### EXERCISE BRIEF
Give back, exactly as written, the lines from the first line of the data below through the line with "Wine experiences by the sea", and omit the pictures.

### RECORDS SHOWN
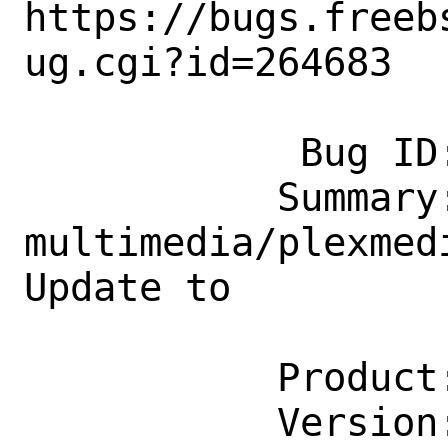
https://bugs.freeb
ug.cgi?id=264683

            Bug ID: 264683

           Summary: 
multimedia/plexmed
Update to

                    1.27.1.58
           Product: Ports & Packages

           Version: Latest
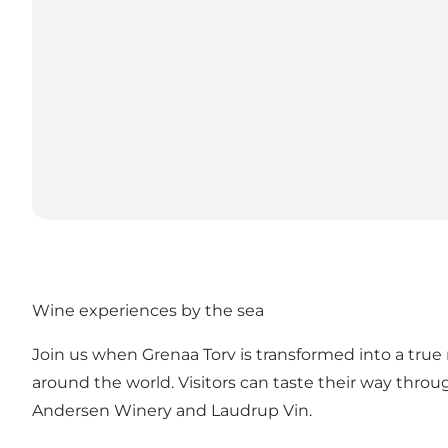
Wine experiences by the sea
Join us when Grenaa Torv is transformed into a true
around the world. Visitors can taste their way thr
Andersen Winery and Laudrup Vin.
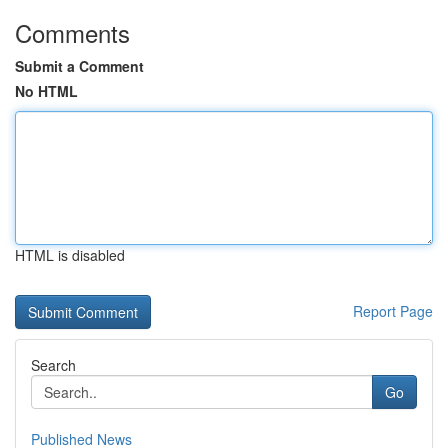
Comments
Submit a Comment
No HTML
HTML is disabled
Report Page
Search
Go
Published News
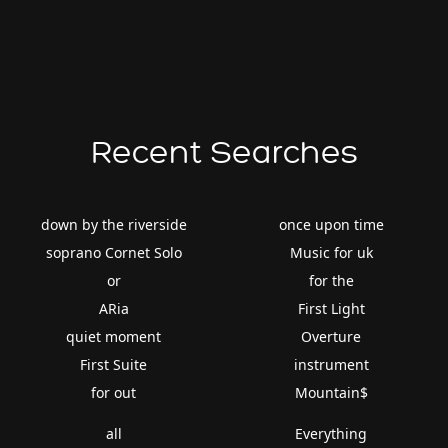
Recent Searches
down by the riverside
once upon time
soprano Cornet Solo
Music for uk
or
for the
ARia
First Light
quiet moment
Overture
First Suite
instrument
for out
Mountain$
all
Everything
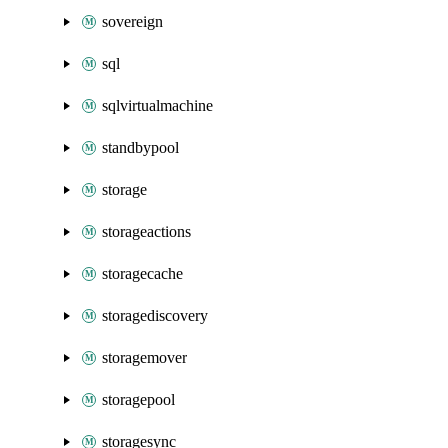
sovereign
sql
sqlvirtualmachine
standbypool
storage
storageactions
storagecache
storagediscovery
storagemover
storagepool
storagesync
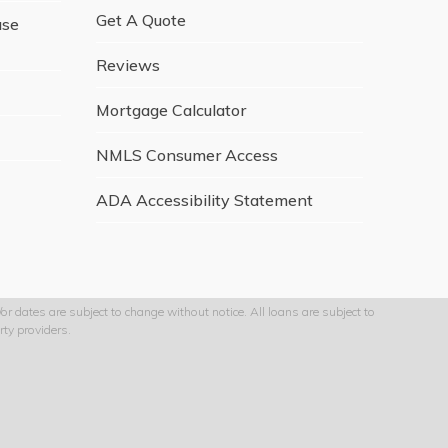
Get A Quote
ase
Reviews
Mortgage Calculator
NMLS Consumer Access
ADA Accessibility Statement
r dates are subject to change without notice. All loans are subject to
ty providers.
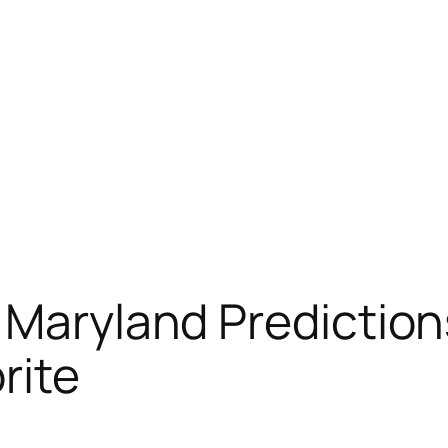
s Maryland Predicti
rite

### RESULT
https://bugs.freeb
ug.cgi?id=264683

            Bug ID: 264683

           Summary: 
multimedia/plexmed
Update to

                    1.27.1.58
           Product: Ports & Packages

           Version: Latest
Wine experiences by the sea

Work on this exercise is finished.